Bepranemab Shows Promise in Alzheimer's Disease
A key highlight of UCB's presentations includes subgroup analysis data from the TOGETHER Phase 2a trial investigating bepranemab, an investigational anti-tau antibody targeting the mid-region epitope of the tau protein. Topline results from this trial, released in October 2024, provided the first evidence for clinical efficacy of anti-tau therapy in Alzheimer's disease.
The TOGETHER trial was designed as a double-blind, placebo-controlled Phase II study of bepranemab in patients with prodromal-mild Alzheimer's disease. In addition to the subgroup analysis, researchers presented safety MRI and volumetric MRI results from the study, offering further insights into the drug's mechanism of action and potential benefits.
Multi-faceted Approach to Parkinson's Disease
UCB's Parkinson's disease research program employs a dual strategy: targeting underlying disease mechanisms while also developing therapies for symptom control. The company recognizes the diverse needs of patients throughout their disease trajectory and is advancing multiple therapeutic approaches.

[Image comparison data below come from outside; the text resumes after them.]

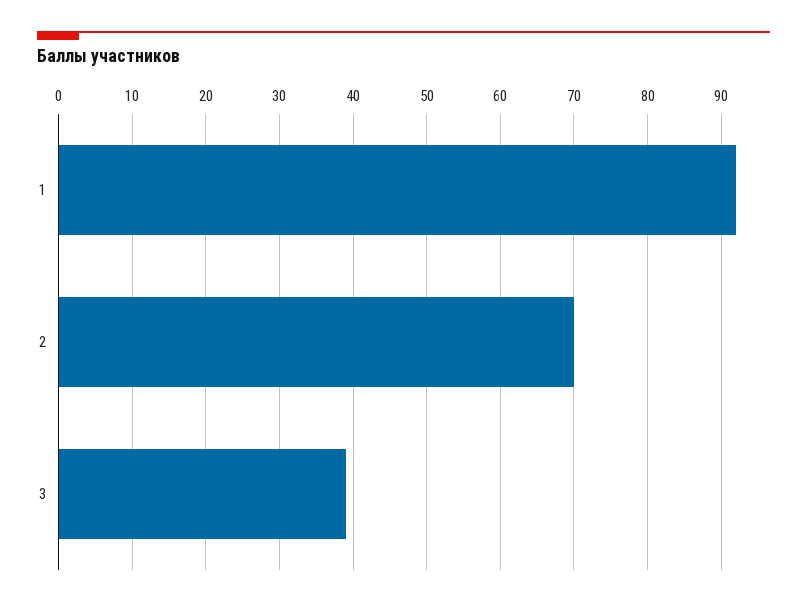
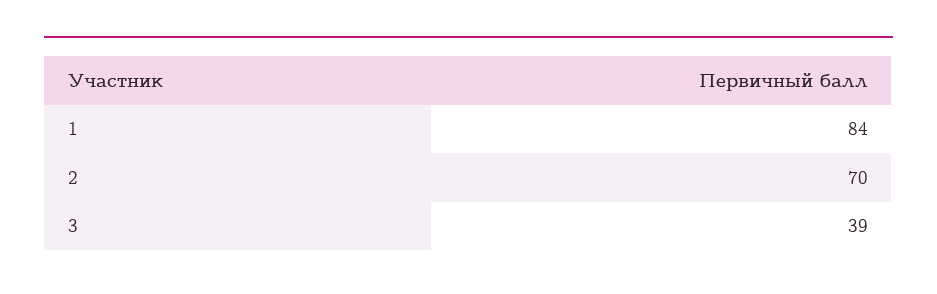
  {
-   "1": 92,
+   "1": 84,
    "2": 70,
    "3": 39
  }

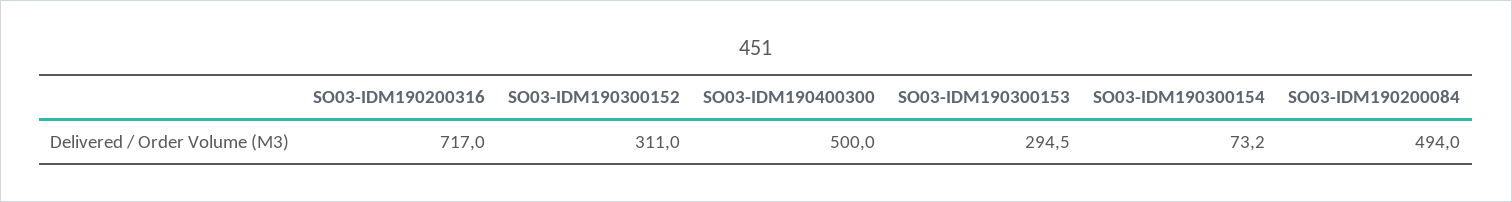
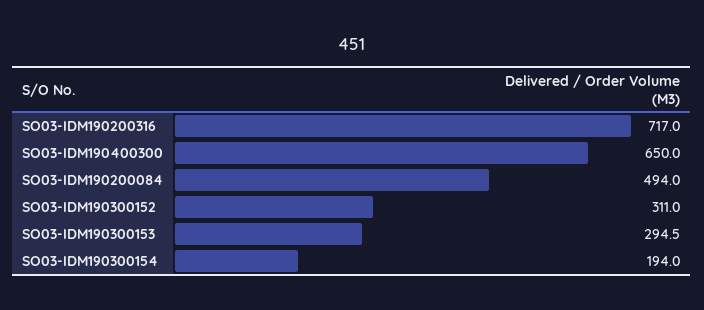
  {
    "SO03-IDM190200316": 717,
    "SO03-IDM190300152": 311,
-   "SO03-IDM190400300": 500,
+   "SO03-IDM190400300": 650,
    "SO03-IDM190300153": 294.5,
-   "SO03-IDM190300154": 73.2,
+   "SO03-IDM190300154": 194,
    "SO03-IDM190200084": 494
  }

One promising candidate is UCB7853, an anti-alpha-synuclein antibody currently under investigation for preventing extracellular alpha-synuclein spread, a process believed to underlie the progression of neurodegeneration in Parkinson's disease. At AD/PD 2025, researchers presented both preclinical evaluation data and Phase I study results demonstrating the safety, tolerability, and pharmacokinetics of UCB7853 in healthy participants and people with Parkinson's disease.
Another significant asset in UCB's portfolio is glovadalen (UCB0022), an orally available, brain-penetrant, small molecule designed as a selective, positive allosteric modulator of the D1 receptor (D1 PAM). This compound aims to enhance the potency of dopamine "when and where needed" to activate the dopamine D1 receptor and thereby improve symptom control. The ATLANTIS Phase II study design for glovadalen in advanced Parkinson's disease was presented, highlighting UCB's patient-informed approach to clinical trial development.
ORCHESTRA Trial Results for Minzasolmin
The AD/PD presentations also included results from the ORCHESTRA trial, a Phase II proof-of-concept study assessing the efficacy and safety of minzasolmin in people with early-stage Parkinson's disease. UCB had previously announced that this study did not meet its primary or secondary clinical endpoints, underscoring the challenges in developing effective treatments for neurodegenerative diseases.
Patient-Centered Research Approach
Beyond specific drug candidates, UCB presented research focused on understanding patient experiences and developing more meaningful clinical endpoints. Two notable presentations addressed:
- The first qualitative assessment of the clinical meaningfulness of MDS-UPDRS Part III in early-stage Parkinson's disease
- A qualitative patient experience study of advanced Parkinson's disease, presenting a conceptual model of symptoms and health-related quality of life impacts
These studies reflect UCB's commitment to incorporating patient perspectives into drug development and clinical trial design, potentially leading to more relevant outcome measures and treatment approaches.
Safety and Regulatory Status
UCB emphasized that the safety and efficacy of bepranemab, minzasolmin, glovadalen, and UCB7853 have not been established, and these compounds are not currently approved for use by any regulatory authority worldwide. This transparency highlights the investigational nature of these treatments while maintaining appropriate scientific caution about their potential benefits.
The presentations at AD/PD 2025 demonstrate UCB's comprehensive approach to neurodegenerative disease research, combining innovative drug development with patient-centered methodologies to address both disease mechanisms and symptom management in Alzheimer's and Parkinson's disease.